Jesus, this is the season when YOU came - in an unexpected way - to bring HOPE to the hopeless. And so, this Christmas, we're asking you to come again and waiting with expectant hearts!

Tuesday, November 3, 2015

Our Little Star

November is National Adoption Awareness Month. Unfortunately, it's been months since we've heard any updates on our adoption.

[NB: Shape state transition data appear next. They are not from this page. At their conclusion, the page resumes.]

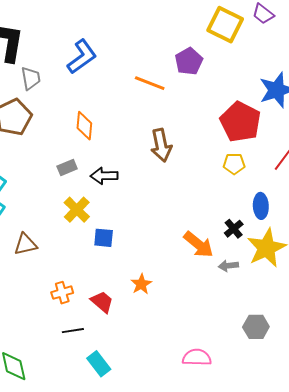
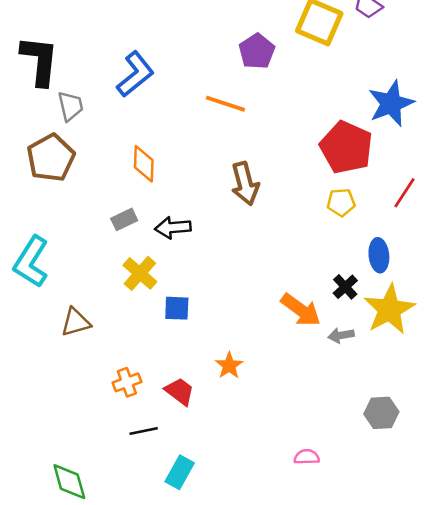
purple pentagon: (189, 61) -> (257, 51), moved
pink semicircle: (197, 357) -> (307, 457), size x0.7
cyan rectangle: (99, 364) -> (180, 472), turned 70

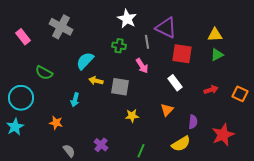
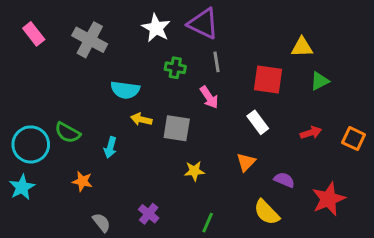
white star: (127, 19) -> (156, 28), moved
purple triangle: (166, 28) -> (203, 24), moved
yellow triangle: (215, 35) -> (302, 47), moved
pink rectangle: (23, 37) -> (34, 34), moved
cyan semicircle: (85, 61) -> (125, 90), turned -126
green semicircle: (44, 73) -> (68, 133), moved
purple semicircle: (193, 122) -> (284, 180), turned -72
yellow semicircle: (181, 144) -> (267, 212), turned 78

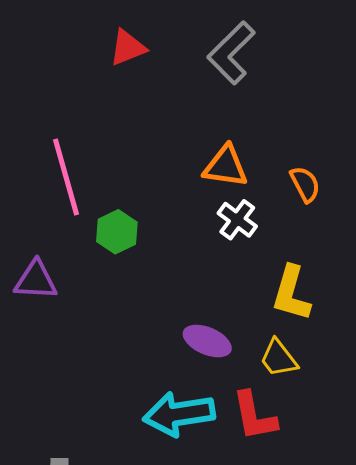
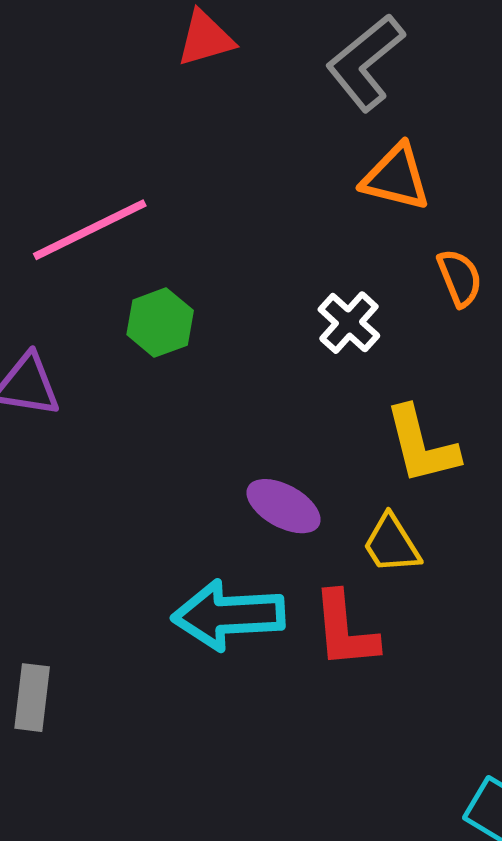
orange triangle: (226, 166) -> (396, 177), moved
pink line: (66, 177) -> (90, 230), turned 74
yellow L-shape: (291, 293) -> (421, 445), turned -36

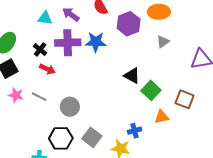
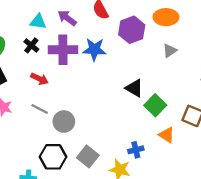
black cross: (40, 50) -> (31, 45), moved
gray line: (39, 97) -> (40, 109), moved
orange triangle: (162, 117) -> (167, 135), turned 42

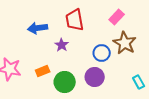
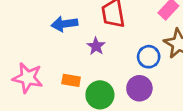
orange rectangle: (43, 71) -> (71, 80), turned 32

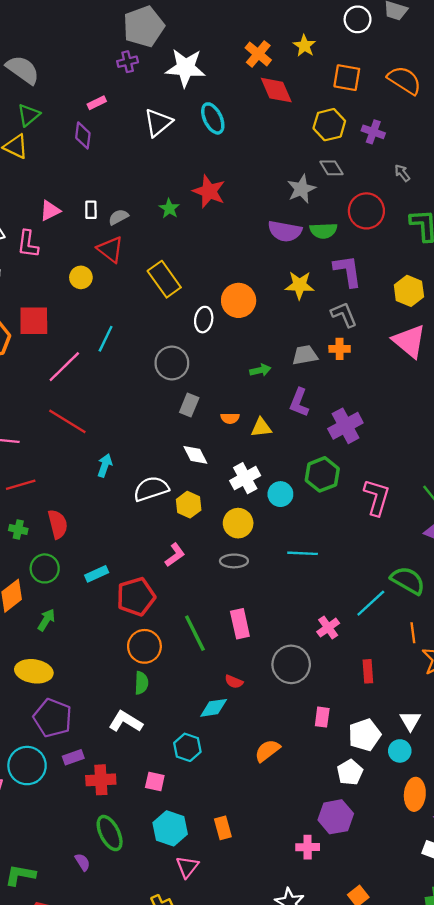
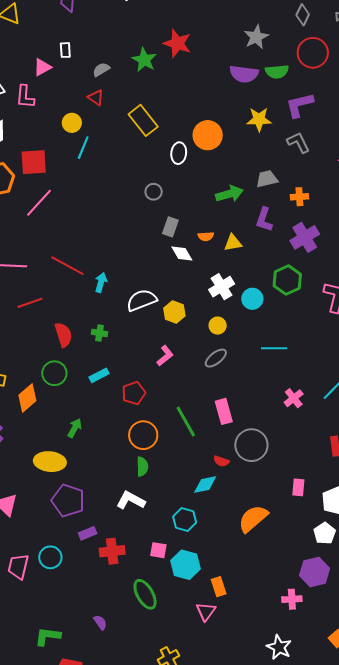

After almost 45 months total (close to 4 years) of waiting, and hoping, and dreaming, and still not even being matched with a child, sometimes it doesn't feel real.

On those days, when it doesn't feel real... when nothing is tangible... when I wonder if this dream will every become a reality, I look at these photos.


There's just something about seeing your daughter's name in stone that makes it feel definite, you know?

. . . . . . . . . . .

I guess I should back up and tell you where, and how, and when we found this little star. It was January 17th - 2 days after my 31st birthday. Rusty had taken me out to the ballet (Swan Lake) at The Alabama Theatre to celebrate.


It had been a difficult week for me. You see, I announced to my closest friends that we were adopting a little girl on my 28th birthday. I always thought I would be a mom before I turned 30 (and even hoped that timeline would hold true when we began our adoption). But here I was... turning 31... and our baby still wasn't home.

The ballet was a disaster. The sound crew talked and laughed - LOUDLY - during the first two acts and ruined the show for everyone. It was supposed to be a beautiful night out, but the very thing that was meant to distract and entertain me just put me in a worse mood.

We left the theatre together feeling frustrated and sad. It was a cold night, and I was anxious to get home. We were headed in the direction of the lot where Rusty parked the car, when he gasped and pointed to the ground. I had no idea what he was pointing to, until I looked down and saw this!


Of course, I promptly burst into tears. It was like a message, just for us. Etched into stone was our baby girl's name. Not Cate Jackson... not Katie Jackson... not Catherine... KATE JACKSON. It felt so good to run my fingers across the letters. It was as if God was saying, "Don't give up! I haven't forgotten!"


It turns out, Kate Jackson was a beautiful, brunette actress in the 70's (you might know her as one of Charlie's Angels). I found out this little fact after we chose our daughter's name - thanks to my Aunt Tammy (who said she was her favorite "Angel"). What I didn't know, was that Kate Jackson was also from Birmingham, Alabama... and years after she was one of Charlie's Angels, she also became an adoptive mother. (What are the odds, right?) This star was part of the "Walk of Fame" for the Alabama Theatre. We'd just never noticed it before this night.

The timing couldn't have been more perfect. Of course I took a dozen pictures, and told Rusty we'd have to bring our daughter back to take photos with "her star" once she's home. We're just still not sure of when that day may be. And so, when it feels far away and hard to reach... I look back at these photos and pray for our little star.


We know you're out there somewhere baby girl, and we can't wait to meet you. 
We're sure you're going to bring a lot of *sparkle* into our life, little star!